KIRKUS REVIEWS (starred, up-front essay)
March 1, 2010
DEAR MONEY
By Martha McPhee

Nearly everybody who reads—newspapers, magazines and websites, in addition to fiction—recognizes the plight of the midlist novelist. Not the brand-name superstar, whose annual connect-the-dots release invariably shoots to the top of the bestseller list. Not the highly touted newcomer, whose debut captures the fancy of so many critics, with raves spawning a flurry of other raves, a consensus that will likely curdle with the sophomore effort. Not even the literary trophy novelist, whose renown far exceeds any recent commercial success, but whose prestige adds luster to the publisher’s catalog.

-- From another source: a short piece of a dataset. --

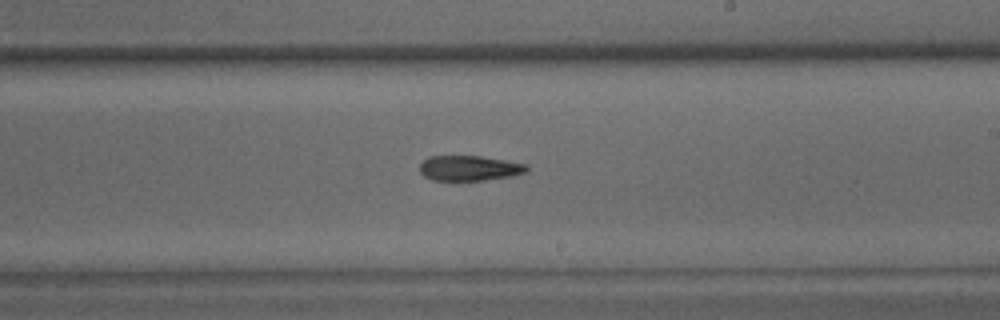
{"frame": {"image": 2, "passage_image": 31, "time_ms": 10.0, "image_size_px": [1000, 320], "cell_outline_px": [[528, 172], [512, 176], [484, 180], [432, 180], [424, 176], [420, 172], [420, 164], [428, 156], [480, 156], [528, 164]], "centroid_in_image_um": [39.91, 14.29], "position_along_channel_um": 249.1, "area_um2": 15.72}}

No, the classic midlister is no household name, except in the households of some book reviewers, and perhaps in those of the few others who avidly monitor book reviews. Such a readership might represent a cult fandom and guarantee sales in the low thousands. Enough that some imprint, though maybe not the same one, will publish the author’s next novel, without expectations on anyone’s part that it will fare much better.

Martha McPhee’s fourth novel wouldn’t be so funny if it didn’t ring so true. As the narrator of Dear Money, India Palmer has published four novels, none of which has sold more than 5,000 copies, and has written a fifth, which she had “come to hope…would be the winning ticket in the literary lottery where art met commerce.”

Though it would be a mistake to reduce India to an authorial stand-in, the delicious irony of McPhee’s novel is that it deserves to be her own lottery winner, the breakout book that attracts a popular readership exceeding those drawn by the critical notices and prize nominations for her earlier work. Yet her novel recognizes what a daunting challenge this is, how the publishing industry and celebrity culture make it easier for a tabula rasa newcomer to achieve such attention than for an author who has already established a track record.

Finding herself “consumed by want,” India suffers even more because she and her artist husband have become close friends with a wealthier couple who can easily afford the standard of living to which the novelist guiltily aspires. Their expansive social circle encompasses a playboy financier who tempts India into something like an affair, only one where the lust is for money.

McPhee has a lot of fun with a couple of archetypes—a Pygmalion transformation of the novelist into a financial high roller and a “city mouse/country mouse” exchange of ambitions—but what makes this novel work so well is that India continues to engage the reader’s empathy, even affection, as she forsakes literary high-mindedness for filthy lucre. The novel reflects just how much of an industry publishing is, and how success in financial speculation involves crafting a compelling narrative.

Upping the metafictional ante is the question of whether India’s bond-trading experiences will inspire her to write another novel—maybe even one as culturally subversive as McPhee’s.